Business

Kenya calls for input on tax policies

Friday, July 15th, 2022 08:00 | By

The National Treasury has called on businesses and individuals to have their say on a policy document that will inform how taxes should be restructured in the country.

In a policy paper which requested views on the revision of Kenya’s revenue system, the finance office noted that it wants to understand how present policy measures shape investment decisions by businesses.

The national tax policy seeks to expand the tax base to boost fairness and equity in the tax system as well as embrace the international best practice in tax administration.

Further, the draft policy is also meant to create a semblance of certainty and predictability of the tax regime, enhance tax compliance, and reduce tax expenditure.

Unpredictable taxes

“This National Tax Policy provides policy recommendations to address the challenges currently facing the taxation regime in the country such as huge informal sector that is hard to tax, the unpredictability of tax policies, huge tax expenditure poor compliance among others,” noted Treasury CS Ukur Yatani in a statement that advised views must be submitted by August 5.
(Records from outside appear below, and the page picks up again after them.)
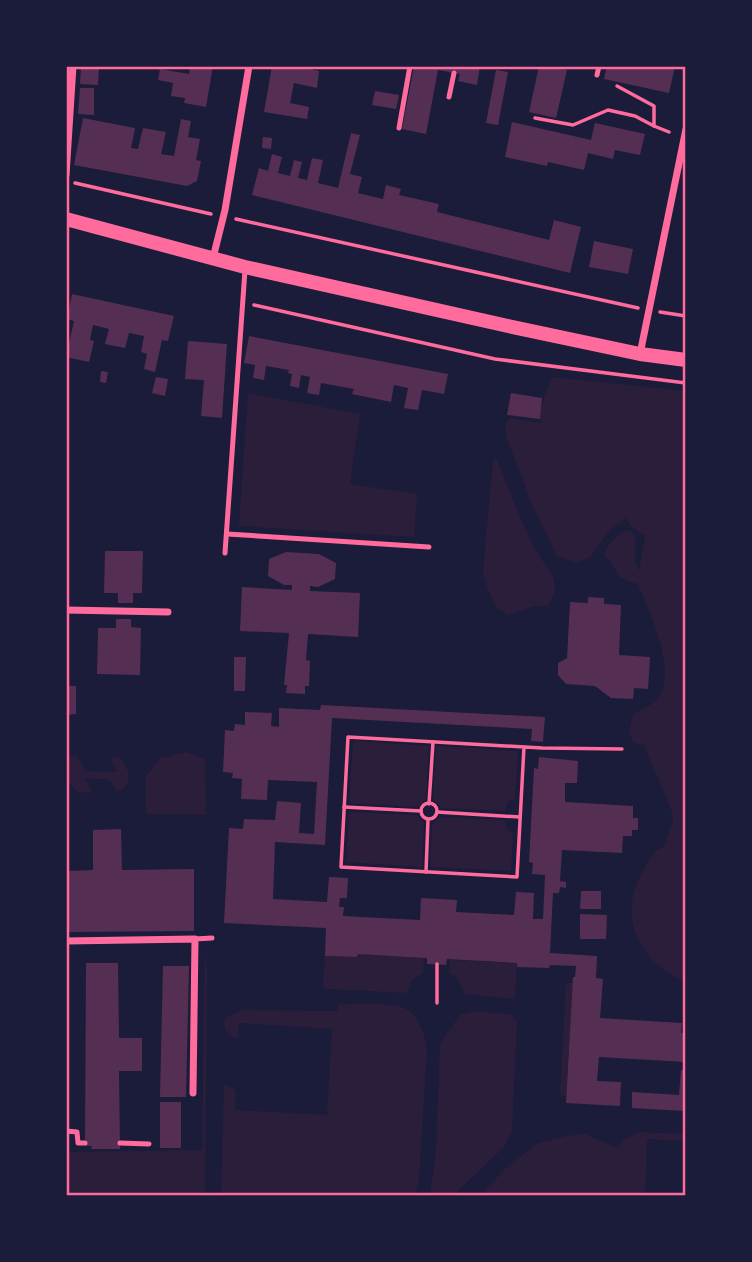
<svg xmlns="http://www.w3.org/2000/svg" width="752" height="1262" font-family="Lora,serif">
<rect width="100%" height="100%" fill="#1b1b3a"/>
<g fill="#2a1e3b">
<path d="M552,377L685,391V982C639,961 616,918 643,871C649,861 653,849 664,847L673,820L672,812L644,745L633,743L629,730L633,714C643,709 654,705 660,696C676,666 649,612 638,584C609,578 621,568 604,556C605,546 617,536 626,530L632,532L635,538V562L639,571L645,536L632,527L625,518L609,531L590,557L576,563L557,556L533,507L506,436V423L510,418L541,423C538,405 547,393 552,377Z"/>
<path d="M248,393L360,414L350,484L417,494L414,537L239,526Z"/>
<path d="M493,459L497,460L518,513L534,547L554,579L555,591L548,606H535L507,615L497,608L488,590L483,571Z"/>
<path d="M353,741L429,746L426,799L417,807L349,803Z"/>
<path d="M436,746L518,751L515,799L508,802L505,811L441,808L433,799Z"/>
<path d="M186,752L205,759L206,815L146,814V776L160,758Z"/>
<path d="M67,756H77L86,771L117,772L110,758L118,757C130,767 135,785 117,792L110,780L85,778L92,792L78,793L67,780V772L69,771Z"/>
<path d="M349,812L417,815L424,823L422,867L346,862Z"/>
<path d="M441,817L504,820L507,829L513,833L511,871L430,867L432,824Z"/>
<path d="M205,946L207,971L205,1195H67V1152L202,1150Z"/>
<path d="M358,954L424,958L423,973L413,979L406,993L327,989L323,985L325,956L357,957Z"/>
<path d="M450,960L517,963L515,997L513,999L465,994L457,977L449,974Z"/>
<path d="M566,983H573L566,1096L560,1095Z"/>
<path d="M338,1004C354,1005 388,1002 401,1007C418,1012 425,1034 427,1049L419,1179L415,1195H221L224,1086L226,1085L236,1090L235,1110L327,1115L332,1029L239,1023L238,1038C226,1036 223,1029 225,1018L242,1010L337,1011Z"/>
<path d="M474,1011L510,1014L517,1021L512,1131L504,1147L454,1195H430L436,1152L440,1043L460,1015Z"/>
<path d="M637,1132L685,1134V1141L647,1139L645,1195H480L506,1168L538,1143L566,1136L585,1134L617,1148L623,1141Z"/>
</g>
<g fill="#542f53">
<path d="M66,66H70L69,91H66Z"/>
<path d="M81,66H99L98,85L80,84Z"/>
<path d="M190,66H213L206,107L184,103L185,98L171,96L173,83L158,80L160,69L189,74Z"/>
<path d="M272,66H297L319,71L317,88L294,83L290,103L309,107L307,119L264,112Z"/>
<path d="M414,66H480L477,85L458,81L460,74L438,70L426,134L402,129Z"/>
<path d="M539,66L567,70L556,118L529,112Z"/>
<path d="M607,66H675L669,93L604,79Z"/>
<path d="M496,70L508,72L498,125L486,123Z"/>
<path d="M80,88H94V115L78,114Z"/>
<path d="M375,91L399,95L396,109L372,105Z"/>
<path d="M83,118L135,128L131,148L138,149L143,128L166,132L161,154L174,156L181,119L191,121L188,137L200,139L196,160L201,161L197,181L187,186L74,165Z"/>
<path d="M512,122L591,140L595,123L645,134L640,155L615,150L613,159L588,153L584,170L548,162L547,166L505,157Z"/>
<path d="M351,133L360,135L350,174L362,177L358,193L383,199L386,185L401,189L399,195L439,204L437,212L549,240L554,220L581,227L570,273L252,195L259,168L268,171L272,154L282,157L278,173L290,176L294,160L302,162L298,178L307,180L312,158L323,160L318,183L338,188Z"/>
<path d="M263,137L272,138L271,149L262,148Z"/>
<path d="M594,241L633,249L628,274L589,267Z"/>
<path d="M72,294L174,316L168,341L162,340L155,372L144,369L147,354L141,352L144,336L129,333L125,348L105,344L109,329L93,325L90,340L94,341L89,362L66,357L74,321L67,319Z"/>
<path d="M249,336L448,374L444,394L422,390L418,410L404,408L408,388L394,385L391,402L352,394L354,389L321,383L319,395L307,393L310,377L301,375L299,388L290,386L292,374L288,373L289,370L266,366L264,380L253,378L255,365L244,363Z"/>
<path d="M188,341L227,344L222,418L201,416L204,380L185,379Z"/>
<path d="M101,371L108,372L106,383L100,382Z"/>
<path d="M156,377L168,379L165,396L152,393Z"/>
<path d="M511,393L542,398L540,419L507,415Z"/>
<path d="M105,551H143L142,593H133V603H118V593H104Z"/>
<path d="M286,552L319,554L336,563L335,579L318,587L310,586V591L360,593L358,637L308,634L306,660L310,661L309,686H305V694L286,693L287,685H284L289,633L240,631L242,587L292,590V585H284L268,576L269,559Z"/>
<path d="M588,597L604,598V604L621,605L619,655L650,657L648,689L634,688L633,699L611,698L595,686L566,684L558,675V663L567,658L570,602L588,603Z"/>
<path d="M116,619H131V627L141,628L140,675L97,674L98,628H116Z"/>
<path d="M234,657H246L245,691H234Z"/>
<path d="M66,686H76V714L66,715Z"/>
<path d="M321,705L545,717L543,742L531,741L532,729L332,718L325,845L275,842L273,899L327,902L329,877L348,878L347,898H340L339,907H344L343,916L420,920L421,898L457,900L456,912L514,915L516,892L534,893L533,919H543L545,875L532,874L533,863L529,862L534,768L538,769L539,757L578,761L577,783H565V802L633,806V818H638V830H632V836H623L622,853L562,850L560,881L566,882V888L560,887L559,893H553L550,953L597,956L596,978L603,979L600,1018L682,1023L681,1033H685V1062L599,1057L597,1081L621,1082L620,1106L566,1103L573,977H575L576,966L550,965L549,968L517,967V963L447,959L446,965L427,964V958H424L358,954L357,957L325,956L326,928L224,923L229,828L243,829L244,819L275,820L277,801L301,803L299,833L314,834L317,782L268,780L267,800L241,799L242,779L232,778L233,773L223,772L225,730L234,731L235,724L245,725V712L272,713L271,726L279,727V708L320,710Z"/>
<path d="M121,829L122,870L194,869V931L66,932V871L93,870V830Z"/>
<path d="M581,891H601V909H580Z"/>
<path d="M580,914L607,915L606,939H580Z"/>
<path d="M86,963H118L119,1038H142V1071H119L120,1149H91L92,1146H85Z"/>
<path d="M163,966H189L186,1097H160Z"/>
<path d="M681,1070H685V1111L632,1108V1092L679,1095Z"/>
<rect x="160" y="1102" width="21" height="46"/>
</g>
<g fill="none" stroke-linecap="round" stroke-linejoin="round">
<g stroke="#ff6b9d" stroke-width="3.5">
<path d="M617,86L654,106V126L669,132"/>
<path d="M535,118L573,125L608,110L635,116L654,126"/>
<path d="M75,183L211,214"/>
<path d="M236,219L638,308"/>
<path d="M254,305L495,359L686,383"/>
<path d="M660,312L686,316"/>
<path d="M524,747L517,877L341,867L348,737L542,748L622,749"/>
<circle cx="429" cy="811" r="8"/>
<path d="M429,804L433,742"/>
<path d="M344,807L421,811"/>
<path d="M437,812L520,817"/>
<path d="M426,872L428,819"/>
<path d="M437,1003V964"/>
</g>
<g stroke="#ff6b9d" stroke-width="5">
<path d="M597,75L599,66"/>
<path d="M449,97L454,73"/>
<path d="M399,128L410,66"/>
<path d="M227,534L429,547"/>
<path d="M225,553L245,270"/>
<path d="M195,939L212,938"/>
<path d="M66,1131L77,1132L78,1143H85"/>
<path d="M120,1143L149,1144"/>
</g>
<g stroke="#ff6b9d" stroke-width="7">
<path d="M66,175L73,66"/>
<path d="M213,258L225,210L249,66"/>
<path d="M640,354L686,129"/>
<path d="M66,610L168,612"/>
<path d="M66,941L195,939L193,1093"/>
</g>
<path stroke="#ff6b9d" stroke-width="14" d="M66,219L245,267L508,326L640,354L686,360"/>
</g>
<rect width="752" height="1262" fill="none" stroke="#1b1b3a" stroke-width="136"/>
<rect x="68" y="68" width="616" height="1126" fill="none" stroke="#ff6b9d" stroke-width="2.5"/>
</svg>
This even as changes in taxes on smartphones and SIM cards are set to hurt Kenyans as the Finance Act 2022 was signed by President Uhuru Kenyatta in June. The move has seen players like mobile operator Safaricom start the implementation of Sh50 excise duty on SIM cards and a 10 per cent excise tax on imported phones as part of the move.

Challenges

“Effective today, Safaricom will be reviewing their SIM card pricing to Sh50 + Sh50 airtime first top up to include the excise tax. Phone prices will be adjusted to include the 10 per cent excise tax and 25 per cent import duty as existing stock levels are replaced with new stock on which the new taxes apply,” reads in part Safaricom’s notice to its consumers.

The country’s tax system notoriously continues to suffer numerous challenges leading to underperformance in revenue collection with Kenyans painstakingly the most taxed.

Kenya ranked third after South Africa and Swaziland as top African countries where individuals pay more tax than profit taxes from corporations, according to a report by Organisation for Economic Co-operation and Development (OECD).